Line 275: "for each video clip, we identify three key frames:"
It seems that the explanation for this algorithm is missing. This problem of selecting the correct frames is interesting and challenging and might have a significant impact on the performance of the modal, so the detailed explanation of the method appears important to include.
Line 478: "The results shown in Table 3 demonstrate that all ablation variants lead to a noticeable performance drop".
Interestingly, performance of the model without RGB input is on par with the full model, and even higher in precision. And a single RGB input barely drops the performance. The fusion model presented in this paper is an example of late fusion. Unlike with intermediate, feature-level fusion, it is not uncommon for late fusion that model learns only to consider certain "modalities" and basically disregard another.
It seems like this these ablation study results indicate that it is necessary to conduct additional experiments to confirm that this model actually benefits from additional complexity added with RGB branch or is it better to spend the memory and computation resources on the optical flow branch.
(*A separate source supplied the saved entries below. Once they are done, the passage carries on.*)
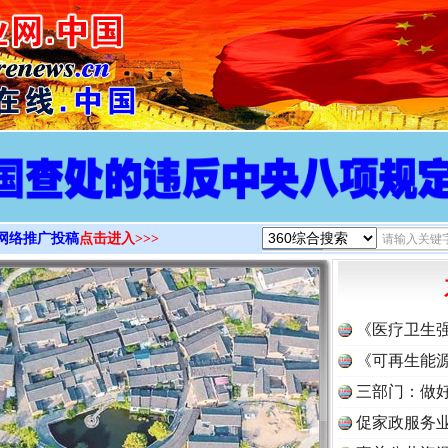
>
网络推广投稿
点击进入>>>
《医疗卫生
《可再生能源
三部门：做好
促家政服务业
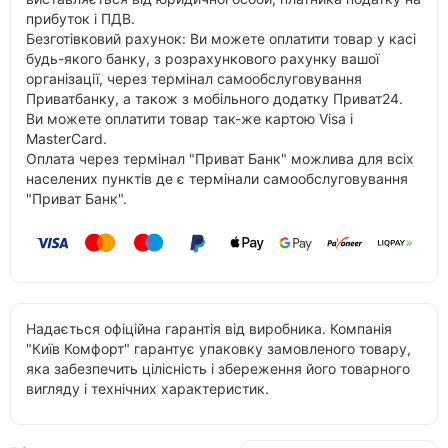
прибуток і ПДВ.
Безготівковий рахунок: Ви можете оплатити товар у касі
будь-якого банку, з розрахункового рахунку вашої
організації, через термінал самообслуговування
Приватбанку, а також з мобільного додатку Приват24.
Ви можете оплатити товар так-же картою Visa і
MasterCard.
Оплата через термінал "Приват Банк" можлива для всіх
населених пунктів де є термінали самообслуговування
"Приват Банк".
Надається офіційна гарантія від виробника. Компанія
"Київ Комфорт" гарантує упаковку замовленого товару,
яка забезпечить цілісність і збереження його товарного
вигляду і технічних характеристик.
In Figure 1 "ResBlcok" in top-right is misspelled.
Author Response
Please see the attachment.
Author Response File: 
Author Response.pdf
Reviewer 2 Report
Comments and Suggestions for AuthorsThe authors propose the M3ENet, which integrates both motion and appearance cues through early-stage feature fusion. Specifically, the model extracts horizontal, vertical, and strain-based optical flow between the onset and apex frames, alongside RGB images from the onset, apex, and offset frames. These inputs are processed by two modality-specific sub-networks, whose features are fused to exploit complementary information for robust classification. To improve generalization in low data regimes, they employ targeted data augmentation and adopt Focal Loss to mitigate class imbalance. Extensive experiments on five benchmark datasets, including CASME I, CASME II, CAS(ME)2, SAMM, and MMEW, demonstrate that M3ENet achieves state-of-
the-art performance with high efficiency.
Comments:
- How to identify the onset frame, the apex frame, and the offset frame? Must provide the method.
- How to define C emotion classes across different datasets?
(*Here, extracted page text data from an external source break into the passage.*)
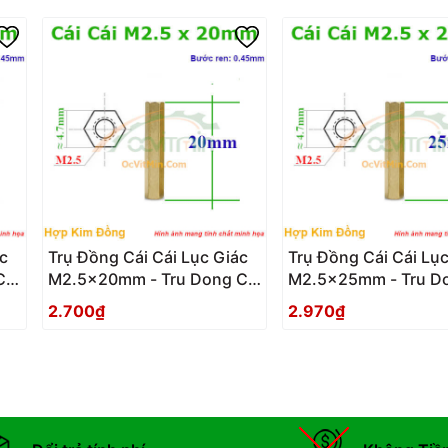
c
Trụ Đồng Cái Cái Lục Giác
Trụ Đồng Cái Cái Lục
Cai
M2.5x20mm - Tru Dong Cai
M2.5x25mm - Tru Do
Cai Luc Giac
Cai Luc Giac
2.700₫
2.970₫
- The comparison methods are either classic or not mainstream, and need to be supplemented with comparisons with advanced methods
Author Response
Please see the attachment.
Author Response File: Author Response.pdf
Reviewer 3 Report
Comments and Suggestions for Authors- The paper describes M3ENet as lightweight, but no explicit efficiency benchmarks are reported. I suggest the authors to provide inference time, FLOPs, or parameter counts, to demonstrate that the algorithm is suitable for real-time or resource-constrained environments.
- The baseline comparisons are comprehensive. I suggest comparing with the latest state-of-the-art, such as transformer-based and graph-based models.
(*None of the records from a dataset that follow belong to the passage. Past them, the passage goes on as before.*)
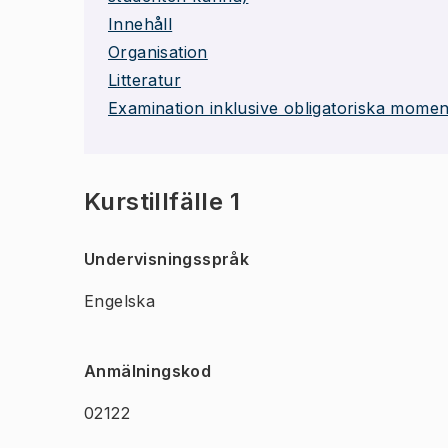
Innehåll
Organisation
Litteratur
Examination inklusive obligatoriska momen
Kurstillfälle 1
Undervisningsspråk
Engelska
Anmälningskod
02122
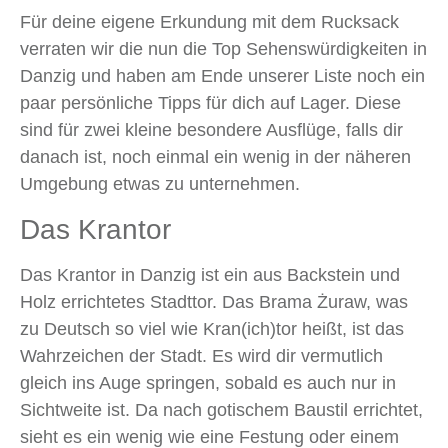
Für deine eigene Erkundung mit dem Rucksack
verraten wir die nun die Top Sehenswürdigkeiten ​in
Danzig und haben am Ende unserer Liste noch ein
paar persönliche Tipps für dich auf Lager. Diese
sind für zwei kleine besondere Ausflüge, falls dir
danach ist, noch einmal ein wenig in der näheren
Umgebung etwas zu unternehmen.
Das Krantor
Das Krantor in Danzig ist ein aus Backstein und
Holz errichtetes Stadttor. Das Brama Żuraw, was
zu Deutsch so viel wie Kran(ich)tor heißt, ist das
Wahrzeichen der Stadt. Es wird dir vermutlich
gleich ins Auge springen, sobald es auch nur in
Sichtweite ist. Da nach gotischem Baustil errichtet,
sieht es ein wenig wie eine Festung oder einem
- Better discuss more explicitly the limitations of existing datasets (small sample sizes, lack of ecological validity) and point toward future directions.
Author Response
Please see the attachment.
Author Response File: Author Response.pdf
Round 2
Reviewer 1 Report
Comments and Suggestions for AuthorsAccept in present form
Author Response
Many thanks again for your thoughtful suggestions.
Reviewer 2 Report
Comments and Suggestions for AuthorsRef.13 to Ref.17 are inappropriate as "the advent of deep learning".
Author Response
Comments 1: Ref.13 to Ref.17 are inappropriate as "the advent of deep learning".
Response 1: Thank you for the comment. We agree that References 13–17 were not appropriate for “the advent of deep learning,” and we have removed them and revised the text accordingly (p. 2, lines 69). Thank you for helping us improve the precision of our references.